Com um país ainda dividido, com as garras do fascismo mantidas afiadas por uma parte dos brasileiros, até a divisão racista do Sul com o Nordeste é objeto de proposta dos bolsonaristas.

Penso ser necessário esgotar, com cuidado e até parcimônia, a fase de investigação dos inúmeros crimes. Sem nenhuma complacência, mas com extremo rigor na ampla defesa, na presunção de inocência, no devido processo legal.

É imperativo ampliar o rol dos crimes investigados e voltar a atenção para os que foram cometidos durante a pandemia, especialmente os que culminaram no 8 de Janeiro, o dia da infâmia. Claro, sem deixar de aprofundar nos escândalos da hora. Entretanto, sem a necessidade de prisão agora dessas autoridades, inclusive do ex-presidente, salvo se for absolutamente imprescindível.

Por tudo que acompanho, a condenação virá em mais de um processo. E aí, cumpridos os ritos, a segregação estará justificada. Porém, se vier como resultado do arrastão que move o país, antes da condenação definitiva, nós possibilitaremos um discurso desses seres escatológicos, que servirá para dividir ainda mais o país e alimentar a cadela do fascismo.

A prisão não é e nunca será a solução dos graves problemas pelos quais passa o Brasil.
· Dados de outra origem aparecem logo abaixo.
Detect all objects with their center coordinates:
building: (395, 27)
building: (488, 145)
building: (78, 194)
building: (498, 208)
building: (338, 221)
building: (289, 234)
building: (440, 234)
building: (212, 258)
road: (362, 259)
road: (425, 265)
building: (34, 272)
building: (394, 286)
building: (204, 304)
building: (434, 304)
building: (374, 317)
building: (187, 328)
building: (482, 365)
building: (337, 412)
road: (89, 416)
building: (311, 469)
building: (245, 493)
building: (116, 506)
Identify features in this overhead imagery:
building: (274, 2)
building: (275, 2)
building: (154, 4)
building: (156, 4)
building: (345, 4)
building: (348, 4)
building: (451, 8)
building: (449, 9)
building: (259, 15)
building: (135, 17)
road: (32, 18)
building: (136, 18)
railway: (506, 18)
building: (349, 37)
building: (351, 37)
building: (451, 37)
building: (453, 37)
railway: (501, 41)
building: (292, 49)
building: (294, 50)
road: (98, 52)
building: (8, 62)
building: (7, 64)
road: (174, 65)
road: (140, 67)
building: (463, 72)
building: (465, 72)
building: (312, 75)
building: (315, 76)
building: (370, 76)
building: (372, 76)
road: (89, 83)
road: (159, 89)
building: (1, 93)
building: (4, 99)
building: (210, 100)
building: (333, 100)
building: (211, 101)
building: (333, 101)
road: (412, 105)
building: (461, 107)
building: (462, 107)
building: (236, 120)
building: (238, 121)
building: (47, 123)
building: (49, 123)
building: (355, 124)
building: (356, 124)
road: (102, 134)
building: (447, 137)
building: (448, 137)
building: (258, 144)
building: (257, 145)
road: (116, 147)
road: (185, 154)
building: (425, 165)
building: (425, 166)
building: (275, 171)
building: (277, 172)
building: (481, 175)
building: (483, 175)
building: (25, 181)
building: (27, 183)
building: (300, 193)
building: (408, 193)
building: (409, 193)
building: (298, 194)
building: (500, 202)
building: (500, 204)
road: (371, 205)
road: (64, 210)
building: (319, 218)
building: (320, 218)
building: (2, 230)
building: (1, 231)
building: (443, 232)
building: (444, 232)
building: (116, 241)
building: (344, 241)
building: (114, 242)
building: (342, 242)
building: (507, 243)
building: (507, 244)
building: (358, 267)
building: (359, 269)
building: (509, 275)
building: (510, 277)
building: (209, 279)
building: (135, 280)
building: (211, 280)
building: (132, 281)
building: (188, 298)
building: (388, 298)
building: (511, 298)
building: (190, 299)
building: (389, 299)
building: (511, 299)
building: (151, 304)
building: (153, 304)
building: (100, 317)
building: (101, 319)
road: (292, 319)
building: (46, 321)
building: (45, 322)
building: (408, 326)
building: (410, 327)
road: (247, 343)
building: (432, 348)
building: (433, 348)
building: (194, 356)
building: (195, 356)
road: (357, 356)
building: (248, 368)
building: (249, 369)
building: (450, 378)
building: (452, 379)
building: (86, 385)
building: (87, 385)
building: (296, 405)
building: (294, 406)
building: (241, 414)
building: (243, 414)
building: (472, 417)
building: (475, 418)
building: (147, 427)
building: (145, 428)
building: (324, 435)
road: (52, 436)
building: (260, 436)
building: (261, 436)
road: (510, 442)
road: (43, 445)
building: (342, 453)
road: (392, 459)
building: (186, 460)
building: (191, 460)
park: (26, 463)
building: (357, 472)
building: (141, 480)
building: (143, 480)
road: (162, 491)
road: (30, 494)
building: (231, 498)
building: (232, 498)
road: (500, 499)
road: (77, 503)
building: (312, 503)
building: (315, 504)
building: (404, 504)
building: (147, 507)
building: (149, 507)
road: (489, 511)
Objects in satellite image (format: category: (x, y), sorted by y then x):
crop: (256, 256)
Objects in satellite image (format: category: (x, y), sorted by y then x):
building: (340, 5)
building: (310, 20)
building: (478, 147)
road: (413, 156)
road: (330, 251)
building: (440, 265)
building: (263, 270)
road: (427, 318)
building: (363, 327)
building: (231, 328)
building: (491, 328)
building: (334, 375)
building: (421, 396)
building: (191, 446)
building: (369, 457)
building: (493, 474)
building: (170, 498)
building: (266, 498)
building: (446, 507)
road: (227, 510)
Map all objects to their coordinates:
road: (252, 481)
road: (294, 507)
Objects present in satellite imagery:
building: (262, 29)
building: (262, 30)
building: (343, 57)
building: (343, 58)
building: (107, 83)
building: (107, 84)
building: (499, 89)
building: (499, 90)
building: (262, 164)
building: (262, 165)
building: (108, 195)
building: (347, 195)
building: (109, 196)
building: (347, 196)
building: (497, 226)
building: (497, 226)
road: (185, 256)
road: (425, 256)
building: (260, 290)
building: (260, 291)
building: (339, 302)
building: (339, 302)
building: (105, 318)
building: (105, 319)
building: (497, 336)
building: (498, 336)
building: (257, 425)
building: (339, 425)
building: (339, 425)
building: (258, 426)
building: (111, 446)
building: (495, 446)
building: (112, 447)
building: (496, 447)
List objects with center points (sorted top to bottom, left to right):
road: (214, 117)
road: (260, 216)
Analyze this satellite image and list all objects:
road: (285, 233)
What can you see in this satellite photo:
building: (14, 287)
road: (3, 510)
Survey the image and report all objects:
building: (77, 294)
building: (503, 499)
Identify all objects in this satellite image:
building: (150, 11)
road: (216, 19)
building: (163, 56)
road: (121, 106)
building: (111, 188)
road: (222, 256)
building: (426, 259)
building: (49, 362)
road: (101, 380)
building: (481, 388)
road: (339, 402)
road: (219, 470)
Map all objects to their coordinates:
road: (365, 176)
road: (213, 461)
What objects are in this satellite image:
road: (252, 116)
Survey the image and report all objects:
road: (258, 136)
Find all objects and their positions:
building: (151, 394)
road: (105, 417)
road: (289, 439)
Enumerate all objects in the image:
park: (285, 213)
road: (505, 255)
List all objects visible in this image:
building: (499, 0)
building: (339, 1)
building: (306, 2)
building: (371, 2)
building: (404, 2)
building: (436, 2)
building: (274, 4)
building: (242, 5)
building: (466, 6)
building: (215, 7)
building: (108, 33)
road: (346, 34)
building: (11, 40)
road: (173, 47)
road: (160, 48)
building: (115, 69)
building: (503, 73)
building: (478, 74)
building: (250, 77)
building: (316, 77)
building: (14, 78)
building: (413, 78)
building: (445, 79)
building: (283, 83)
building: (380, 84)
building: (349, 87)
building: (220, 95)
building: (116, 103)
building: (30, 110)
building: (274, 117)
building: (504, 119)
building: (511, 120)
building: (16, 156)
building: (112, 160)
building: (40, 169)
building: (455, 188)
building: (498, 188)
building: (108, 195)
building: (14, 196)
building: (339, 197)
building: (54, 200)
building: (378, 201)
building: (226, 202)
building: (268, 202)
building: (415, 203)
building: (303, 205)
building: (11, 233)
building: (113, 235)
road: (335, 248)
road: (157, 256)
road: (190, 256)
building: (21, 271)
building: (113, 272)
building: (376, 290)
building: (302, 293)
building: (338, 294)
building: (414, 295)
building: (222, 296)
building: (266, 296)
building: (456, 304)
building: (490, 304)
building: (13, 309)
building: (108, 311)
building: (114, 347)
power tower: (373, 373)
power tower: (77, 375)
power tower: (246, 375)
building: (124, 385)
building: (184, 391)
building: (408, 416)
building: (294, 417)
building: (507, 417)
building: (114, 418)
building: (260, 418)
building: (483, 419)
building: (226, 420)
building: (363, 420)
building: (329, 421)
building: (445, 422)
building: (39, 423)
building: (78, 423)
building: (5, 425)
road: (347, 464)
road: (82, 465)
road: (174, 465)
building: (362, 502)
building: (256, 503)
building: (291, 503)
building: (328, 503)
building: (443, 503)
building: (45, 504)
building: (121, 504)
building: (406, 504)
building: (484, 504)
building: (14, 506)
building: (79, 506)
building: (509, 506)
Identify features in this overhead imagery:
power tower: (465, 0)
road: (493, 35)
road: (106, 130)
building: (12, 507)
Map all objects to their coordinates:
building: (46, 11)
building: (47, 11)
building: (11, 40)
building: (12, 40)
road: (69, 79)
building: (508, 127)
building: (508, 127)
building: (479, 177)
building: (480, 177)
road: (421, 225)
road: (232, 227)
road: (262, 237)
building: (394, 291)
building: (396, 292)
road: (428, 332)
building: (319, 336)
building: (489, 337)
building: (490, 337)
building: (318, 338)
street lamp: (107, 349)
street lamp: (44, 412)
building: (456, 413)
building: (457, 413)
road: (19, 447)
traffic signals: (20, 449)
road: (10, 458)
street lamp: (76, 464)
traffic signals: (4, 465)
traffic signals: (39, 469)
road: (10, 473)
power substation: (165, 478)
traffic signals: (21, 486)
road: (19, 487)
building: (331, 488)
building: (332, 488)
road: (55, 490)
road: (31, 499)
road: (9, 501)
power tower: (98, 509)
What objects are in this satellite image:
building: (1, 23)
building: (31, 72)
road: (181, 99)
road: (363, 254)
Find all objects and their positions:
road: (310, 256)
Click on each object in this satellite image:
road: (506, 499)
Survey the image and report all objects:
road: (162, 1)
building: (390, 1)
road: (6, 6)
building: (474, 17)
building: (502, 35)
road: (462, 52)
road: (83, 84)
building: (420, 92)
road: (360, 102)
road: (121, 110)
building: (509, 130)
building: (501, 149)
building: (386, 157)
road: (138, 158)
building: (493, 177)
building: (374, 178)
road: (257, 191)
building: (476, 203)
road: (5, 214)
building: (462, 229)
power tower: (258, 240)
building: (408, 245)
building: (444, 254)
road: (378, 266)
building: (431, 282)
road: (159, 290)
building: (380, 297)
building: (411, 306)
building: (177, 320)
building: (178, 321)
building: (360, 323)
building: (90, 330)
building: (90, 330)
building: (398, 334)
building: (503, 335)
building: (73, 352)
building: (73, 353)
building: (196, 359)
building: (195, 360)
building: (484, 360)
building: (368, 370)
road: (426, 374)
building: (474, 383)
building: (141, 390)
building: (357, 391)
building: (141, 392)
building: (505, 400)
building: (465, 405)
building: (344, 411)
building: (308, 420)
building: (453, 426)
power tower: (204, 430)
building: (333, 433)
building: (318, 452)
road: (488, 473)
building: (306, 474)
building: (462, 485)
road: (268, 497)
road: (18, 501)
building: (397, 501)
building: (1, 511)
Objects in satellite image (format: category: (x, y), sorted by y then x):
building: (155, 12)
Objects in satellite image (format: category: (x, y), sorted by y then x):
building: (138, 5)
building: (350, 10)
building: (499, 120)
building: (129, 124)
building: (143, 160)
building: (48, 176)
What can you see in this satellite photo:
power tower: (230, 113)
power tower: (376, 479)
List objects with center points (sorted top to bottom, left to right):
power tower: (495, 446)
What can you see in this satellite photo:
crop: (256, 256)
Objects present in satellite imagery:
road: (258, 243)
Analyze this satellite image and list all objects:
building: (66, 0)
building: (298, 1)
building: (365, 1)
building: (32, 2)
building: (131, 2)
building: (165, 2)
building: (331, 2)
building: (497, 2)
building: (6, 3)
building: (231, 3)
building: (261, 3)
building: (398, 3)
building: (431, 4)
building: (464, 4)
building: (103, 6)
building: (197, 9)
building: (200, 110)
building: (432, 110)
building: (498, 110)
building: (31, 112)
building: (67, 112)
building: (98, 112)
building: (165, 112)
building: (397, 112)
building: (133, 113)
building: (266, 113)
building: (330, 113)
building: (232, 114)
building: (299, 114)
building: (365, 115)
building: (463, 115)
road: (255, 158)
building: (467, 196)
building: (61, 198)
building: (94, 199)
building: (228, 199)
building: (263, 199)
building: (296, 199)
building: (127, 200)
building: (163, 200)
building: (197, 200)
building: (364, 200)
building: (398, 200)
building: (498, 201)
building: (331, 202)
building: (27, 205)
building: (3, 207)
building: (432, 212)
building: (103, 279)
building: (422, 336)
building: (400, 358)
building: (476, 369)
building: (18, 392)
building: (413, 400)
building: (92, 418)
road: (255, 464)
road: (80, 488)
É necessário ter a certeza de que haverá a aplicação da lei e que os criminosos serão responsabilizados, mas sem atropelos aos direitos pelos quais sempre lutamos. Até em homenagem à nossa coerência constitucional.

Remeto-me à Sophia de Mello Breyner, no poema “O Velho Abutre”:

“O velho abutre é sábio e alisa as suas penas.
A podridão lhe agrada e seus discursos têm o dom de tornar as almas mais pequenas.”

ANTÔNIO CARLOS DE ALMEIDA CASTRO, o Kakay, tem 61 anos. Nasceu em Patos de Minas (MG) e cursou direito na UnB, em Brasília. É advogado criminal e já defendeu 4 ex-presidentes da República, 80 governadores, dezenas de congressistas e ministros de Estado. Além de grandes empreiteiras e banqueiros.